Cautionary Statement: This press release contains forward-looking statements within the meaning of the Private Securities Litigation Reform Act of 1995, including without limitation the Company’s statements regarding the expected timing of completion of the ongoing dose escalation Phase I clinical trial and that CUDC-101 may offer greater therapeutic benefits in cancer over single-acting agents and may address significant clinical needs in the treatment of EGFR-inhibitor unresponsive or resistant patients. Forward-looking statements used in this press release may contain the words "believes", "expects", "anticipates", "plans", "seeks", "estimates", "will", "may" or similar expressions. These forward-looking statements are not guarantees of future performance and involve risks, uncertainties, assumptions and other important factors that may cause the actual results to be materially different from those indicated by such forward-looking statements including, among other things:

• Curis may experience adverse results, delays and/or failures in its internal drug development programs, including with respect to its Phase I clinical trial of CUDC-101, and with respect to its ongoing preclinical studies of its other targeted cancer programs.
• Genentech and Debiopharm may experience adverse results, delays and/or failures in their strategic alliance transactions with Curis. For example, Genentech may not be able to replicate in later trials any favorable outcomes from earlier trials of GDC-0449 in BCC, colorectal cancer, ovarian cancer and medulloblastoma and Debiopharm may not be able to successfully advance CUDC-305 into clinical trials as planned.

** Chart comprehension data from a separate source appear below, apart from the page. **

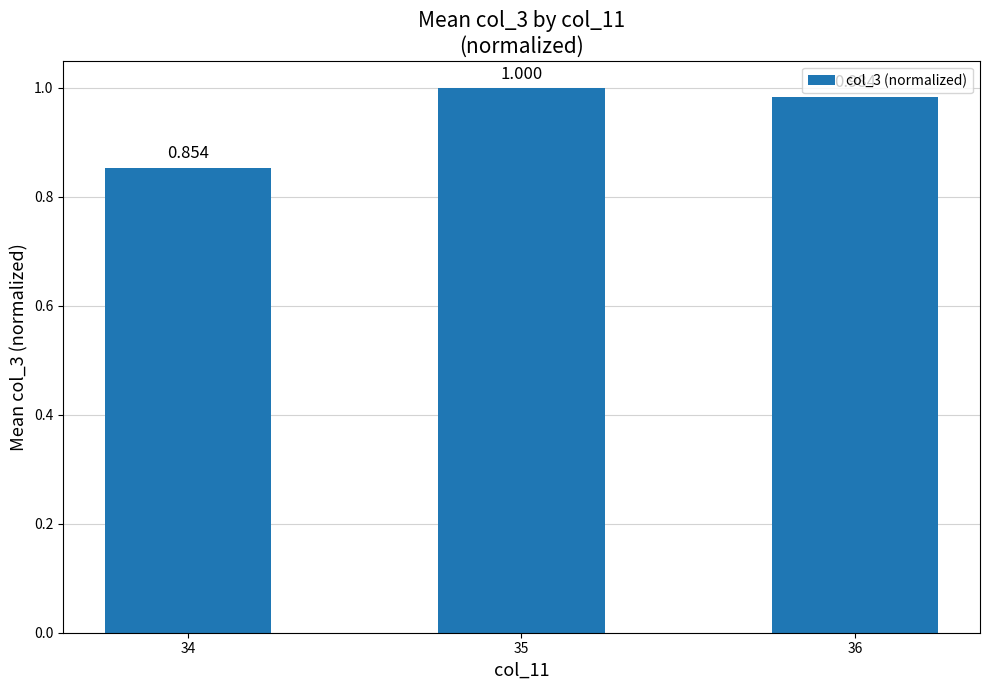

Are the bars horizontal?

No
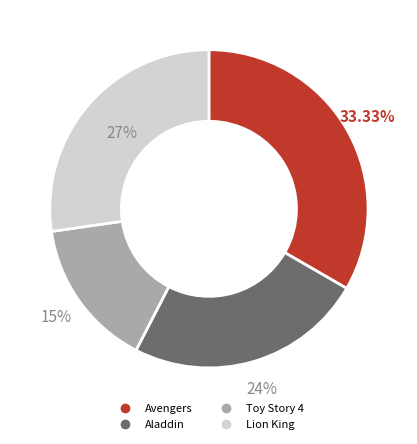

Is there any slice that represents more than half of the pie?

No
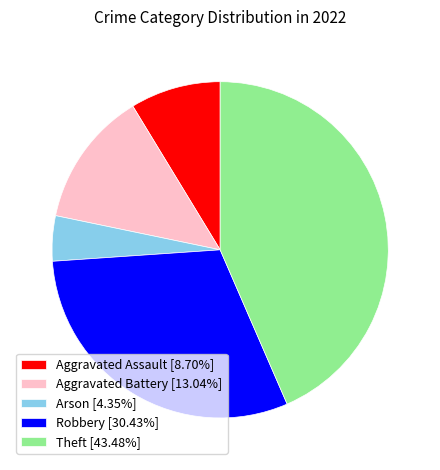

Which has a higher value, Theft or Arson?

Theft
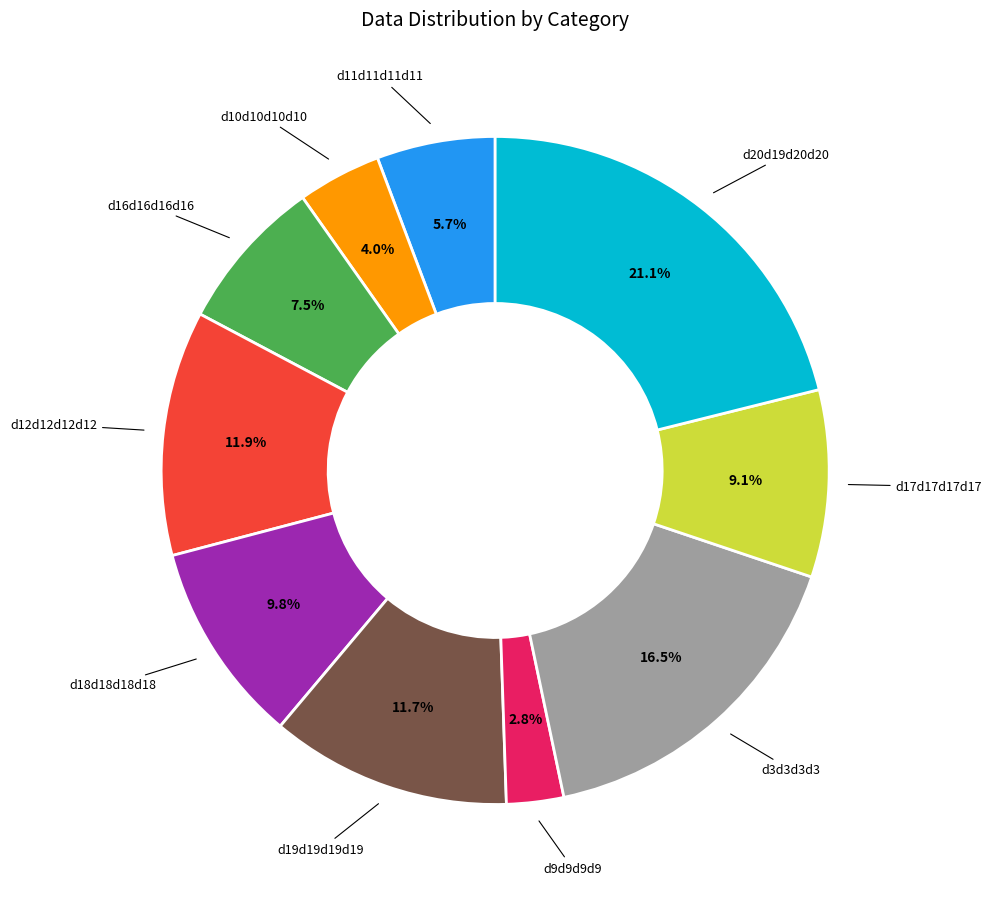

True or false: d11d11d11d11 accounts for 6% of the total.

True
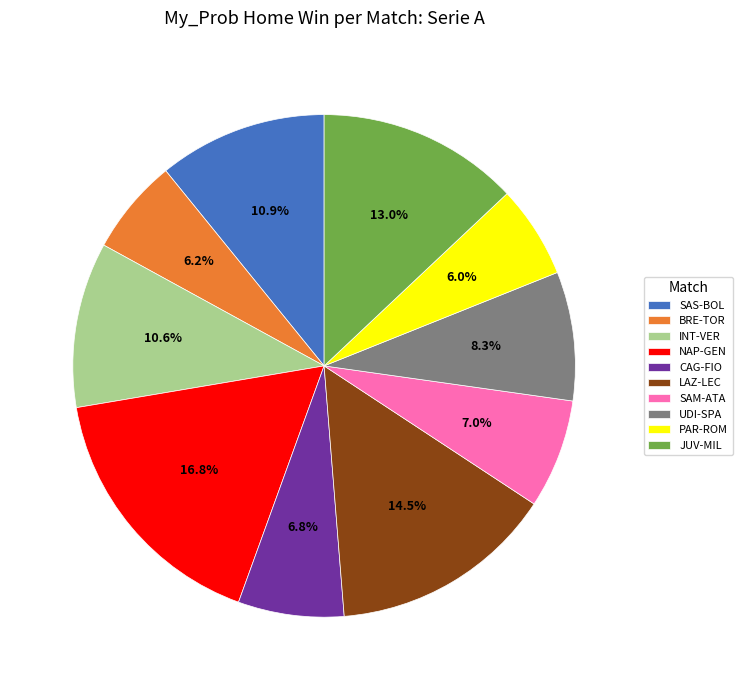

Is the sum of JUV-MIL and SAS-BOL greater than half?

No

• Curis may experience difficulties or delays in obtaining or maintaining required regulatory approvals for products under development both internally and through its collaborations, including with respect to the timing of key regulatory filings.
• Curis may not be able to obtain or maintain the intellectual property protection necessary for the development and commercialization of drug candidates based on its technologies.
• Curis may not be able to obtain the additional funding required to conduct research and development of its drug candidates.
• Curis may experience unplanned cash requirements and expenditures, and may not received additional anticipated milestone payments under its collaborations, any of which could shorten the estimated period in which Curis will have cash to fund its operations and which could also adversely affect Curis’ estimated operating expenses for 2009 and beyond.
• Curis faces risks relating to its ability to enter into and maintain planned collaborations for development candidates under its targeted cancer programs, its ability to maintain its current collaborations with Genentech and Debiopharm and the risk that any such collaborators will not perform adequately.
• Curis also faces other risk factors identified in its most recent Quarterly Report on Form 10-Q and other filings that it periodically makes with the Securities and Exchange Commission.

In addition, any forward-looking statements represent the views only as of today and should not be relied upon as representing Curis’ views as of any subsequent date. Curis disclaims any intention or obligation to update any of the forward-looking statements after the date of this press release whether as a result of new information, future events or otherwise.